Just look at this exchange in episode 10. Clearly digital sparks and buffets of wind flying about. A camera that moves with the characters and forcibly stops with an impact-mimicking quake at every blow. Follow-through from one move into the next rather than selling an action through a dramatically-held pose.
It changes episode by episode, of course – some directors push for grounded, straight-on choreography with a more traditional look, and some are more fanciful like the match above. Almost all of them love the cheesier elements of the script, like the omnipresent come-from-behind knockout punch or dramatic close-ups on the Fierce, Determined Gaze™.
But all of them exist on a sliding scale between the show feeling like a modern update to Ashita no Joe and something genuinely out of ages past. It's making careful jabs at how older shows look and move, picking at what works, and then sticking with the modern approach where it still has the upper hand.
Megalobox isn't nailing the exact elements of an aged show; it's more trying to evoke the feel of one.
And honestly, that's often what we really want.
When we say that we want something “old-school”, we're almost necessarily forgetting the baggage attached to “old”. I have a deep place in my heart for video games circa 1998, but actually playing them involves giving up twenty years of user-friendly design advancements.
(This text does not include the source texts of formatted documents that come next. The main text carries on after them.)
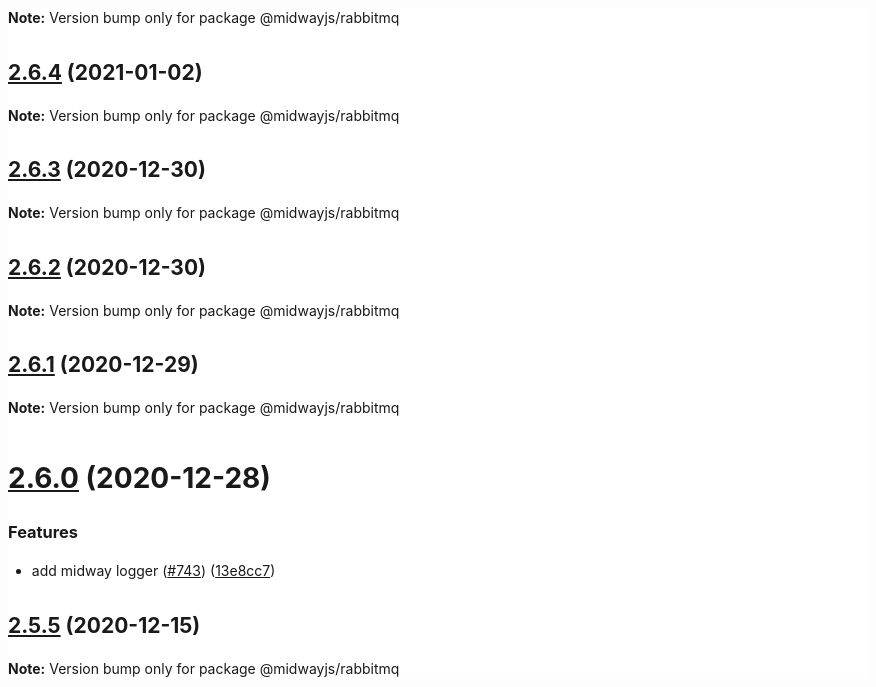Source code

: **Note:** Version bump only for package @midwayjs/rabbitmq





## [2.6.4](https://github.com/midwayjs/midway/compare/v2.6.3...v2.6.4) (2021-01-02)

**Note:** Version bump only for package @midwayjs/rabbitmq





## [2.6.3](https://github.com/midwayjs/midway/compare/v2.6.2...v2.6.3) (2020-12-30)

**Note:** Version bump only for package @midwayjs/rabbitmq





## [2.6.2](https://github.com/midwayjs/midway/compare/v2.6.1...v2.6.2) (2020-12-30)

**Note:** Version bump only for package @midwayjs/rabbitmq





## [2.6.1](https://github.com/midwayjs/midway/compare/v2.6.0...v2.6.1) (2020-12-29)

**Note:** Version bump only for package @midwayjs/rabbitmq





# [2.6.0](https://github.com/midwayjs/midway/compare/v2.5.5...v2.6.0) (2020-12-28)


### Features

* add midway logger ([#743](https://github.com/midwayjs/midway/issues/743)) ([13e8cc7](https://github.com/midwayjs/midway/commit/13e8cc753d994e6f9f073688e22527f75d39984a))





## [2.5.5](https://github.com/midwayjs/midway/compare/v2.5.4...v2.5.5) (2020-12-15)

**Note:** Version bump only for package @midwayjs/rabbitmq

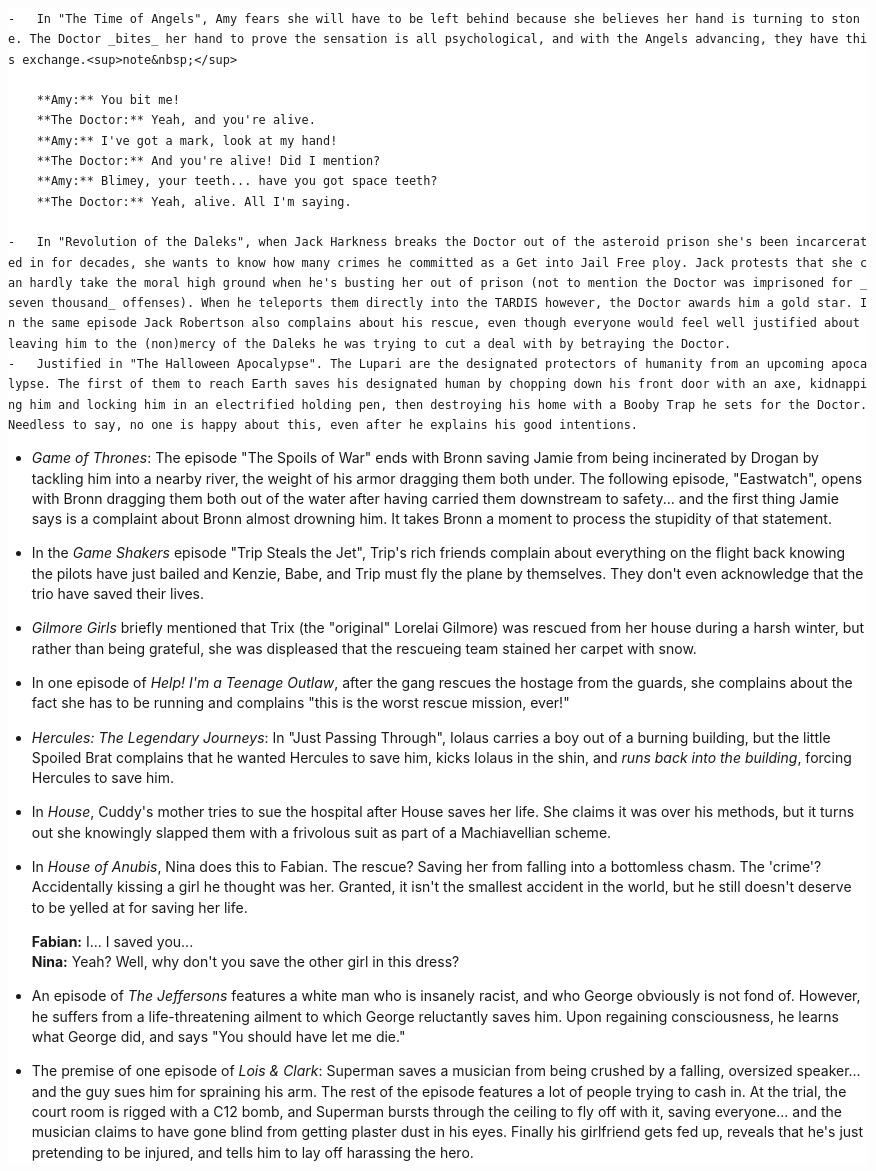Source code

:     -   In "The Time of Angels", Amy fears she will have to be left behind because she believes her hand is turning to stone. The Doctor _bites_ her hand to prove the sensation is all psychological, and with the Angels advancing, they have this exchange.<sup>note&nbsp;</sup> 
        
        **Amy:** You bit me!  
        **The Doctor:** Yeah, and you're alive.  
        **Amy:** I've got a mark, look at my hand!  
        **The Doctor:** And you're alive! Did I mention?  
        **Amy:** Blimey, your teeth... have you got space teeth?  
        **The Doctor:** Yeah, alive. All I'm saying.
        
    -   In "Revolution of the Daleks", when Jack Harkness breaks the Doctor out of the asteroid prison she's been incarcerated in for decades, she wants to know how many crimes he committed as a Get into Jail Free ploy. Jack protests that she can hardly take the moral high ground when he's busting her out of prison (not to mention the Doctor was imprisoned for _seven thousand_ offenses). When he teleports them directly into the TARDIS however, the Doctor awards him a gold star. In the same episode Jack Robertson also complains about his rescue, even though everyone would feel well justified about leaving him to the (non)mercy of the Daleks he was trying to cut a deal with by betraying the Doctor.
    -   Justified in "The Halloween Apocalypse". The Lupari are the designated protectors of humanity from an upcoming apocalypse. The first of them to reach Earth saves his designated human by chopping down his front door with an axe, kidnapping him and locking him in an electrified holding pen, then destroying his home with a Booby Trap he sets for the Doctor. Needless to say, no one is happy about this, even after he explains his good intentions.
-   _Game of Thrones_: The episode "The Spoils of War" ends with Bronn saving Jamie from being incinerated by Drogan by tackling him into a nearby river, the weight of his armor dragging them both under. The following episode, "Eastwatch", opens with Bronn dragging them both out of the water after having carried them downstream to safety... and the first thing Jamie says is a complaint about Bronn almost drowning him. It takes Bronn a moment to process the stupidity of that statement.
-   In the _Game Shakers_ episode "Trip Steals the Jet", Trip's rich friends complain about everything on the flight back knowing the pilots have just bailed and Kenzie, Babe, and Trip must fly the plane by themselves. They don't even acknowledge that the trio have saved their lives.
-   _Gilmore Girls_ briefly mentioned that Trix (the "original" Lorelai Gilmore) was rescued from her house during a harsh winter, but rather than being grateful, she was displeased that the rescueing team stained her carpet with snow.
-   In one episode of _Help! I'm a Teenage Outlaw_, after the gang rescues the hostage from the guards, she complains about the fact she has to be running and complains "this is the worst rescue mission, ever!"
-   _Hercules: The Legendary Journeys_: In "Just Passing Through", Iolaus carries a boy out of a burning building, but the little Spoiled Brat complains that he wanted Hercules to save him, kicks Iolaus in the shin, and _runs back into the building_, forcing Hercules to save him.
-   In _House_, Cuddy's mother tries to sue the hospital after House saves her life. She claims it was over his methods, but it turns out she knowingly slapped them with a frivolous suit as part of a Machiavellian scheme.
-   In _House of Anubis_, Nina does this to Fabian. The rescue? Saving her from falling into a bottomless chasm. The 'crime'? Accidentally kissing a girl he thought was her. Granted, it isn't the smallest accident in the world, but he still doesn't deserve to be yelled at for saving her life.
    
    **Fabian:** I... I saved you...  
    **Nina:** Yeah? Well, why don't you save the other girl in this dress?
    
-   An episode of _The Jeffersons_ features a white man who is insanely racist, and who George obviously is not fond of. However, he suffers from a life-threatening ailment to which George reluctantly saves him. Upon regaining consciousness, he learns what George did, and says "You should have let me die."
-   The premise of one episode of _Lois & Clark_: Superman saves a musician from being crushed by a falling, oversized speaker... and the guy sues him for spraining his arm. The rest of the episode features a lot of people trying to cash in. At the trial, the court room is rigged with a C12 bomb, and Superman bursts through the ceiling to fly off with it, saving everyone... and the musician claims to have gone blind from getting plaster dust in his eyes. Finally his girlfriend gets fed up, reveals that he's just pretending to be injured, and tells him to lay off harassing the hero.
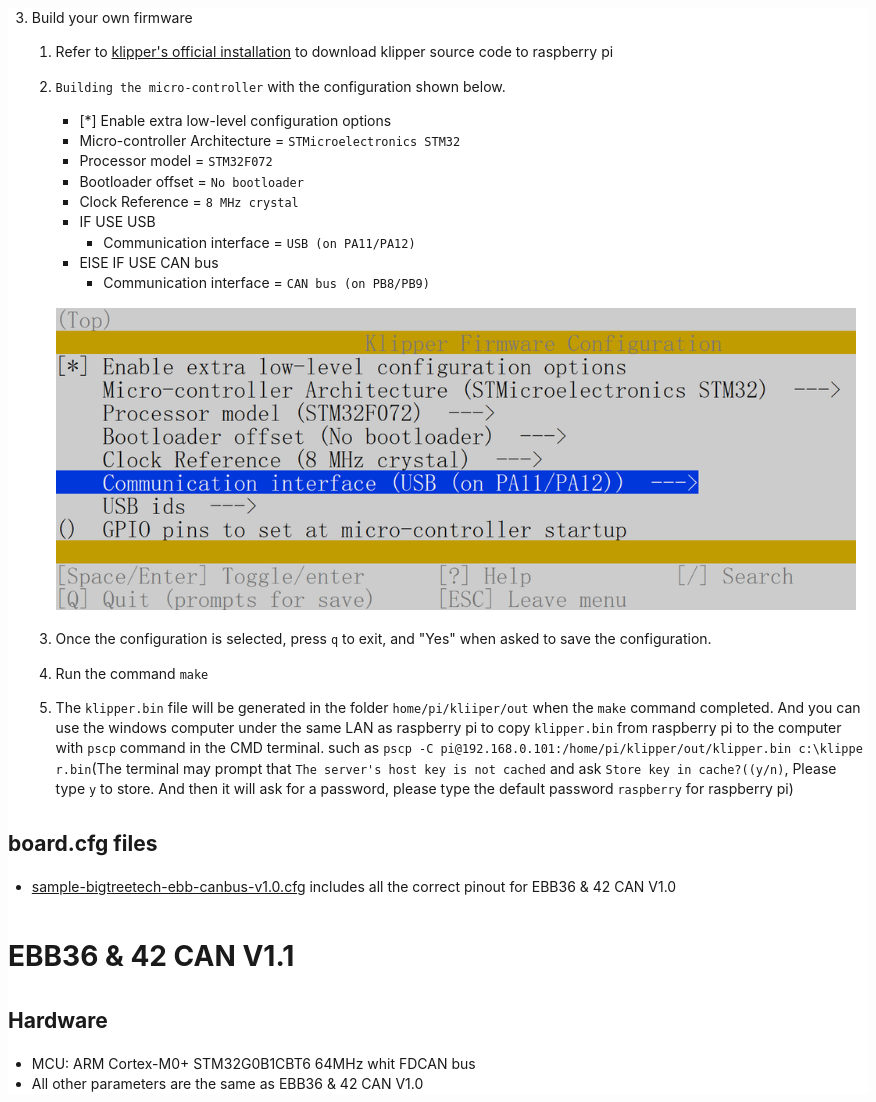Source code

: 3. Build your own firmware<br/>
   1. Refer to [klipper's official installation](https://www.klipper3d.org/Installation.html) to download klipper source code to raspberry pi
   2. `Building the micro-controller` with the configuration shown below.
      * [*] Enable extra low-level configuration options
      * Micro-controller Architecture = `STMicroelectronics STM32`
      * Processor model = `STM32F072`
      * Bootloader offset = `No bootloader`
      * Clock Reference = `8 MHz crystal`
      * IF USE USB
         * Communication interface = `USB (on PA11/PA12)`
      * ElSE IF USE CAN bus
         * Communication interface = `CAN bus (on PB8/PB9)`

      <img src=Images/ebb_v10_menuconfig.png width="800" /><br/>
   3. Once the configuration is selected, press `q` to exit,  and "Yes" when  asked to save the configuration.
   4. Run the command `make`
   5. The `klipper.bin` file will be generated in the folder `home/pi/kliiper/out` when the `make` command completed. And you can use the windows computer under the same LAN as raspberry pi to copy `klipper.bin` from raspberry pi to the computer with `pscp` command in the CMD terminal. such as `pscp -C pi@192.168.0.101:/home/pi/klipper/out/klipper.bin c:\klipper.bin`(The terminal may prompt that `The server's host key is not cached` and ask `Store key in cache?((y/n)`, Please type `y` to store. And then it will ask for a password, please type the default password `raspberry` for raspberry pi)

## board.cfg files
   * [sample-bigtreetech-ebb-canbus-v1.0.cfg](./EBB%20CAN%20V1.0%20(STM32F072)/sample-bigtreetech-ebb-canbus-v1.0.cfg) includes all the correct pinout for EBB36 & 42 CAN V1.0


# EBB36 & 42 CAN V1.1
## Hardware
* MCU: ARM Cortex-M0+ STM32G0B1CBT6 64MHz whit FDCAN bus
* All other parameters are the same as EBB36 & 42 CAN V1.0
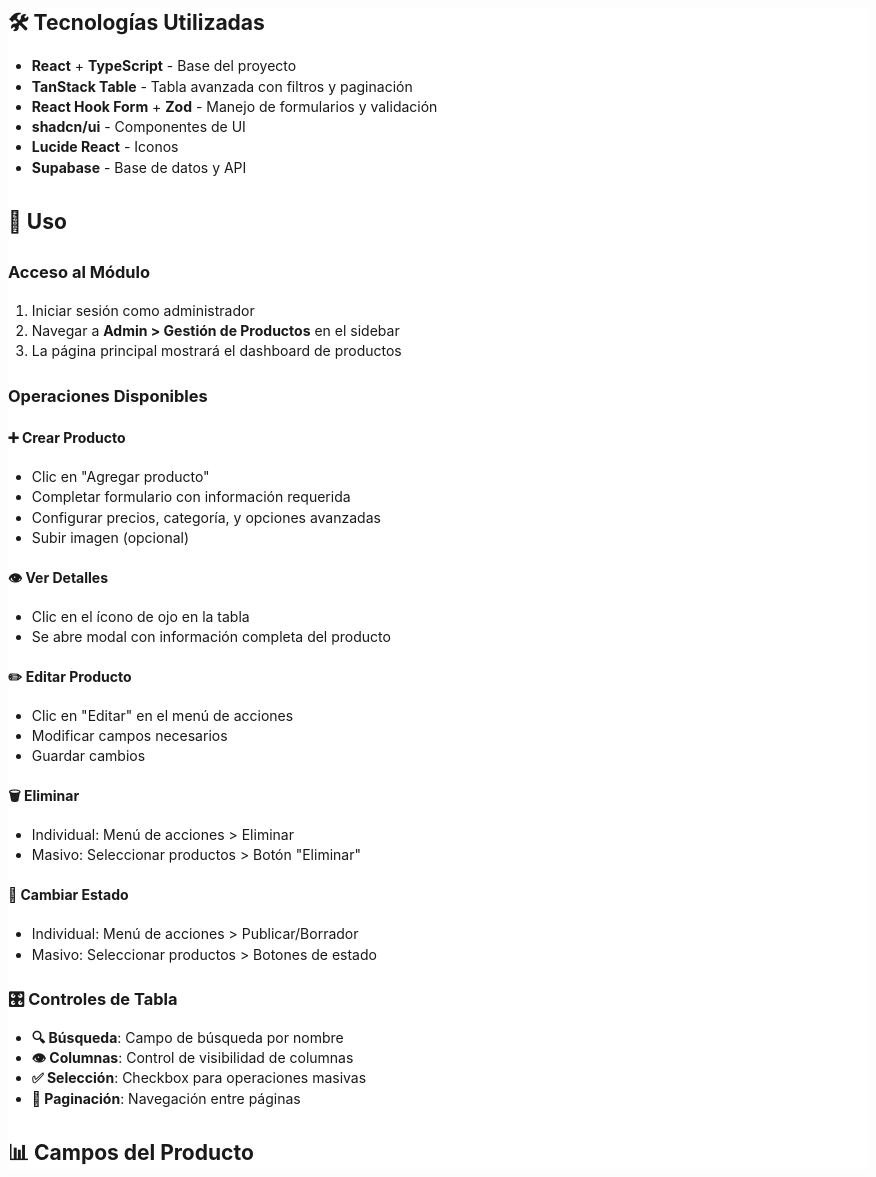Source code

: ## 🛠️ Tecnologías Utilizadas

- **React** + **TypeScript** - Base del proyecto
- **TanStack Table** - Tabla avanzada con filtros y paginación
- **React Hook Form** + **Zod** - Manejo de formularios y validación
- **shadcn/ui** - Componentes de UI
- **Lucide React** - Iconos
- **Supabase** - Base de datos y API

## 🔧 Uso

### Acceso al Módulo

1. Iniciar sesión como administrador
2. Navegar a **Admin > Gestión de Productos** en el sidebar
3. La página principal mostrará el dashboard de productos

### Operaciones Disponibles

#### ➕ Crear Producto
- Clic en "Agregar producto"
- Completar formulario con información requerida
- Configurar precios, categoría, y opciones avanzadas
- Subir imagen (opcional)

#### 👁️ Ver Detalles
- Clic en el ícono de ojo en la tabla
- Se abre modal con información completa del producto

#### ✏️ Editar Producto
- Clic en "Editar" en el menú de acciones
- Modificar campos necesarios
- Guardar cambios

#### 🗑️ Eliminar
- Individual: Menú de acciones > Eliminar
- Masivo: Seleccionar productos > Botón "Eliminar"

#### 🔄 Cambiar Estado
- Individual: Menú de acciones > Publicar/Borrador
- Masivo: Seleccionar productos > Botones de estado

### 🎛️ Controles de Tabla

- **🔍 Búsqueda**: Campo de búsqueda por nombre
- **👁️ Columnas**: Control de visibilidad de columnas
- **✅ Selección**: Checkbox para operaciones masivas
- **📄 Paginación**: Navegación entre páginas

## 📊 Campos del Producto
We all love the shows of our childhood, but we'd absolutely balk at going back to a TV channel's rigid schedule, and forget how hard a lot of them had to stretch to fill the network-mandated 22 minutes with what they could do at the time.
So, in its way, I have to admire the deliberate choices that Megalobox is making as a legacy show. Yes, the final product deliberately lacks the sharpness that it was produced with – but no, that ultimately doesn't hinder the experience. It plans around every shortcoming it creates in itself – leaning into subued color palettes tho match its dirty post-processing techniques, creating imagery that reads just as well with some smudging on it, and not forsaking modern tools or the visual panache that modern shows have developed a sense for.
Sure, a real-deal vintage product is great, and many hold their place in memory for good reason.
But sometimes, just the idea of the thing is what we really crave.